A block of data
--- begin ---

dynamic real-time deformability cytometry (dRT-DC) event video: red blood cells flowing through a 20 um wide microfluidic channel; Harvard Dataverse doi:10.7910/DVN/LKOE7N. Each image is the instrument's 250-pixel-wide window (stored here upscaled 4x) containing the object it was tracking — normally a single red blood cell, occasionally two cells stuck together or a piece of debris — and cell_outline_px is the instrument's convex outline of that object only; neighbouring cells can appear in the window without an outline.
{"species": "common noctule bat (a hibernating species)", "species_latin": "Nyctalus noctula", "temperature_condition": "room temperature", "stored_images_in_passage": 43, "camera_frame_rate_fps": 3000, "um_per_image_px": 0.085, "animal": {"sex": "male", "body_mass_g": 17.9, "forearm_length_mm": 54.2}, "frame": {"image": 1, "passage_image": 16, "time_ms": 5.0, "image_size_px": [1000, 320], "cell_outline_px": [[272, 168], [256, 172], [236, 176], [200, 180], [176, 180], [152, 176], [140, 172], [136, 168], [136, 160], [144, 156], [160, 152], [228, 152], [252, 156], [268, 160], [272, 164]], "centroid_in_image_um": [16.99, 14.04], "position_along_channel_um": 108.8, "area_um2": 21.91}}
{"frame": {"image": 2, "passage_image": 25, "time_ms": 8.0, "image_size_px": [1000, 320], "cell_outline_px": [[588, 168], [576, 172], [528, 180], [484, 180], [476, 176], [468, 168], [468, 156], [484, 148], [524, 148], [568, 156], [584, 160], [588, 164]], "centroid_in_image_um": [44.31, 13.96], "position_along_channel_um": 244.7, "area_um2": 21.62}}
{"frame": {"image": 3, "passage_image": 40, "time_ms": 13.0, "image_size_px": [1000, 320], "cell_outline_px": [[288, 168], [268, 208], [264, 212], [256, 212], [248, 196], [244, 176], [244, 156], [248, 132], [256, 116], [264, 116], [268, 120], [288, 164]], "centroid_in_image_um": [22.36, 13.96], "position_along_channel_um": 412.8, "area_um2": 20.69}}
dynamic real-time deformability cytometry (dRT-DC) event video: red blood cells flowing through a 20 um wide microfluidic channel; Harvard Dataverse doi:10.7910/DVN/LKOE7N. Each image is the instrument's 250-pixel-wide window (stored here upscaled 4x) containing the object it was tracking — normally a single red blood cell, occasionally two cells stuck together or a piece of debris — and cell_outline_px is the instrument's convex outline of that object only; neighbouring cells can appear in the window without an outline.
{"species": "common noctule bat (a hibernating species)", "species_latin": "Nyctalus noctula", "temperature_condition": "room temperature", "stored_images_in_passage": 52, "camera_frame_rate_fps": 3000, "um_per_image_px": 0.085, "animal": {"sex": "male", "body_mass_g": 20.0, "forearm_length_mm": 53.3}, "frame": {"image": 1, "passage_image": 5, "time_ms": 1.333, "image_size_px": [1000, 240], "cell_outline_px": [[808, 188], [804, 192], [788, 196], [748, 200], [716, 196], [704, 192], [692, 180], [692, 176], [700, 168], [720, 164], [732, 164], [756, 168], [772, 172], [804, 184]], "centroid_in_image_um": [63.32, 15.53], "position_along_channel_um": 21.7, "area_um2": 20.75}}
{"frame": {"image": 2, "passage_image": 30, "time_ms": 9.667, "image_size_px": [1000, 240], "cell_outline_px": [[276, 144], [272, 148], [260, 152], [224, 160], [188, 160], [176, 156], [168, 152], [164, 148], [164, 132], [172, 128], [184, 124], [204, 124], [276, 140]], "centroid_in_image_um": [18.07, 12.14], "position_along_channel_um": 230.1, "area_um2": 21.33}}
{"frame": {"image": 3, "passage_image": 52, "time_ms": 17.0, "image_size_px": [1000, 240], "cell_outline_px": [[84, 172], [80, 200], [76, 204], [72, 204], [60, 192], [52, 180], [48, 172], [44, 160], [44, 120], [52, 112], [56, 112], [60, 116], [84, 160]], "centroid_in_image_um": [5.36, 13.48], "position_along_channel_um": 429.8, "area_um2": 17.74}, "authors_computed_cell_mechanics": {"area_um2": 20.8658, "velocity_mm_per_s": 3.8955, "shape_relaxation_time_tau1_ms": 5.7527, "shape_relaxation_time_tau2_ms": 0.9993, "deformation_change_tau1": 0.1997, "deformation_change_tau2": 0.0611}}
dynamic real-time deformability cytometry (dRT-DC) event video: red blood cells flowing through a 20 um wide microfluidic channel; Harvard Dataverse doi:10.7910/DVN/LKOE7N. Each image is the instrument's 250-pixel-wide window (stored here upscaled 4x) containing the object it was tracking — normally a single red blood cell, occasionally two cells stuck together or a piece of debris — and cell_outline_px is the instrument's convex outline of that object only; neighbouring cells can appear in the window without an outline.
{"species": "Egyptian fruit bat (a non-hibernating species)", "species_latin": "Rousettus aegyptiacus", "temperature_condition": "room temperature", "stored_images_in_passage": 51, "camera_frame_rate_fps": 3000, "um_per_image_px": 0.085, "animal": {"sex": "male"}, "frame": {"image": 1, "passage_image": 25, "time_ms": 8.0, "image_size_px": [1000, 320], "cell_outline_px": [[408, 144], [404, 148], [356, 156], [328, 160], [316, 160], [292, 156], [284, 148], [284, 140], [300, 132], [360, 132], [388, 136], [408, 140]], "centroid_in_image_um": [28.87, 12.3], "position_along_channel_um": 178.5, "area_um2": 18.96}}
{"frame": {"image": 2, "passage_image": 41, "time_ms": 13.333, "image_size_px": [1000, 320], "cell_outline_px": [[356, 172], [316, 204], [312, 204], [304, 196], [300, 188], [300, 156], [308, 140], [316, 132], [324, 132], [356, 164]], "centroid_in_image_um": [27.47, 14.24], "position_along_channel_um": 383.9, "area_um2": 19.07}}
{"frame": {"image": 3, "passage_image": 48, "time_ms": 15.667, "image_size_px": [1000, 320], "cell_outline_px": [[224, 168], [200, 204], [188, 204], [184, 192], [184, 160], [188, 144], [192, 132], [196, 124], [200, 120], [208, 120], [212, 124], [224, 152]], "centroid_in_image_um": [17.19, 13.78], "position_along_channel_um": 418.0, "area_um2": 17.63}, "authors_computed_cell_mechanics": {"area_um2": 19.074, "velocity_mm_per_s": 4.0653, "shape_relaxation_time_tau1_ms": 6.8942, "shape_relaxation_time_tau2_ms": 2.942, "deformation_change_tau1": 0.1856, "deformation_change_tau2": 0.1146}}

--- end ---

GOAL: Every line of the records above needs to be given again exactly.

WRITTEN SOLUTION:
dynamic real-time deformability cytometry (dRT-DC) event video: red blood cells flowing through a 20 um wide microfluidic channel; Harvard Dataverse doi:10.7910/DVN/LKOE7N. Each image is the instrument's 250-pixel-wide window (stored here upscaled 4x) containing the object it was tracking — normally a single red blood cell, occasionally two cells stuck together or a piece of debris — and cell_outline_px is the instrument's convex outline of that object only; neighbouring cells can appear in the window without an outline.
{"species": "common noctule bat (a hibernating species)", "species_latin": "Nyctalus noctula", "temperature_condition": "room temperature", "stored_images_in_passage": 43, "camera_frame_rate_fps": 3000, "um_per_image_px": 0.085, "animal": {"sex": "male", "body_mass_g": 17.9, "forearm_length_mm": 54.2}, "frame": {"image": 1, "passage_image": 16, "time_ms": 5.0, "image_size_px": [1000, 320], "cell_outline_px": [[272, 168], [256, 172], [236, 176], [200, 180], [176, 180], [152, 176], [140, 172], [136, 168], [136, 160], [144, 156], [160, 152], [228, 152], [252, 156], [268, 160], [272, 164]], "centroid_in_image_um": [16.99, 14.04], "position_along_channel_um": 108.8, "area_um2": 21.91}}
{"frame": {"image": 2, "passage_image": 25, "time_ms": 8.0, "image_size_px": [1000, 320], "cell_outline_px": [[588, 168], [576, 172], [528, 180], [484, 180], [476, 176], [468, 168], [468, 156], [484, 148], [524, 148], [568, 156], [584, 160], [588, 164]], "centroid_in_image_um": [44.31, 13.96], "position_along_channel_um": 244.7, "area_um2": 21.62}}
{"frame": {"image": 3, "passage_image": 40, "time_ms": 13.0, "image_size_px": [1000, 320], "cell_outline_px": [[288, 168], [268, 208], [264, 212], [256, 212], [248, 196], [244, 176], [244, 156], [248, 132], [256, 116], [264, 116], [268, 120], [288, 164]], "centroid_in_image_um": [22.36, 13.96], "position_along_channel_um": 412.8, "area_um2": 20.69}}
dynamic real-time deformability cytometry (dRT-DC) event video: red blood cells flowing through a 20 um wide microfluidic channel; Harvard Dataverse doi:10.7910/DVN/LKOE7N. Each image is the instrument's 250-pixel-wide window (stored here upscaled 4x) containing the object it was tracking — normally a single red blood cell, occasionally two cells stuck together or a piece of debris — and cell_outline_px is the instrument's convex outline of that object only; neighbouring cells can appear in the window without an outline.
{"species": "common noctule bat (a hibernating species)", "species_latin": "Nyctalus noctula", "temperature_condition": "room temperature", "stored_images_in_passage": 52, "camera_frame_rate_fps": 3000, "um_per_image_px": 0.085, "animal": {"sex": "male", "body_mass_g": 20.0, "forearm_length_mm": 53.3}, "frame": {"image": 1, "passage_image": 5, "time_ms": 1.333, "image_size_px": [1000, 240], "cell_outline_px": [[808, 188], [804, 192], [788, 196], [748, 200], [716, 196], [704, 192], [692, 180], [692, 176], [700, 168], [720, 164], [732, 164], [756, 168], [772, 172], [804, 184]], "centroid_in_image_um": [63.32, 15.53], "position_along_channel_um": 21.7, "area_um2": 20.75}}
{"frame": {"image": 2, "passage_image": 30, "time_ms": 9.667, "image_size_px": [1000, 240], "cell_outline_px": [[276, 144], [272, 148], [260, 152], [224, 160], [188, 160], [176, 156], [168, 152], [164, 148], [164, 132], [172, 128], [184, 124], [204, 124], [276, 140]], "centroid_in_image_um": [18.07, 12.14], "position_along_channel_um": 230.1, "area_um2": 21.33}}
{"frame": {"image": 3, "passage_image": 52, "time_ms": 17.0, "image_size_px": [1000, 240], "cell_outline_px": [[84, 172], [80, 200], [76, 204], [72, 204], [60, 192], [52, 180], [48, 172], [44, 160], [44, 120], [52, 112], [56, 112], [60, 116], [84, 160]], "centroid_in_image_um": [5.36, 13.48], "position_along_channel_um": 429.8, "area_um2": 17.74}, "authors_computed_cell_mechanics": {"area_um2": 20.8658, "velocity_mm_per_s": 3.8955, "shape_relaxation_time_tau1_ms": 5.7527, "shape_relaxation_time_tau2_ms": 0.9993, "deformation_change_tau1": 0.1997, "deformation_change_tau2": 0.0611}}
dynamic real-time deformability cytometry (dRT-DC) event video: red blood cells flowing through a 20 um wide microfluidic channel; Harvard Dataverse doi:10.7910/DVN/LKOE7N. Each image is the instrument's 250-pixel-wide window (stored here upscaled 4x) containing the object it was tracking — normally a single red blood cell, occasionally two cells stuck together or a piece of debris — and cell_outline_px is the instrument's convex outline of that object only; neighbouring cells can appear in the window without an outline.
{"species": "Egyptian fruit bat (a non-hibernating species)", "species_latin": "Rousettus aegyptiacus", "temperature_condition": "room temperature", "stored_images_in_passage": 51, "camera_frame_rate_fps": 3000, "um_per_image_px": 0.085, "animal": {"sex": "male"}, "frame": {"image": 1, "passage_image": 25, "time_ms": 8.0, "image_size_px": [1000, 320], "cell_outline_px": [[408, 144], [404, 148], [356, 156], [328, 160], [316, 160], [292, 156], [284, 148], [284, 140], [300, 132], [360, 132], [388, 136], [408, 140]], "centroid_in_image_um": [28.87, 12.3], "position_along_channel_um": 178.5, "area_um2": 18.96}}
{"frame": {"image": 2, "passage_image": 41, "time_ms": 13.333, "image_size_px": [1000, 320], "cell_outline_px": [[356, 172], [316, 204], [312, 204], [304, 196], [300, 188], [300, 156], [308, 140], [316, 132], [324, 132], [356, 164]], "centroid_in_image_um": [27.47, 14.24], "position_along_channel_um": 383.9, "area_um2": 19.07}}
{"frame": {"image": 3, "passage_image": 48, "time_ms": 15.667, "image_size_px": [1000, 320], "cell_outline_px": [[224, 168], [200, 204], [188, 204], [184, 192], [184, 160], [188, 144], [192, 132], [196, 124], [200, 120], [208, 120], [212, 124], [224, 152]], "centroid_in_image_um": [17.19, 13.78], "position_along_channel_um": 418.0, "area_um2": 17.63}, "authors_computed_cell_mechanics": {"area_um2": 19.074, "velocity_mm_per_s": 4.0653, "shape_relaxation_time_tau1_ms": 6.8942, "shape_relaxation_time_tau2_ms": 2.942, "deformation_change_tau1": 0.1856, "deformation_change_tau2": 0.1146}}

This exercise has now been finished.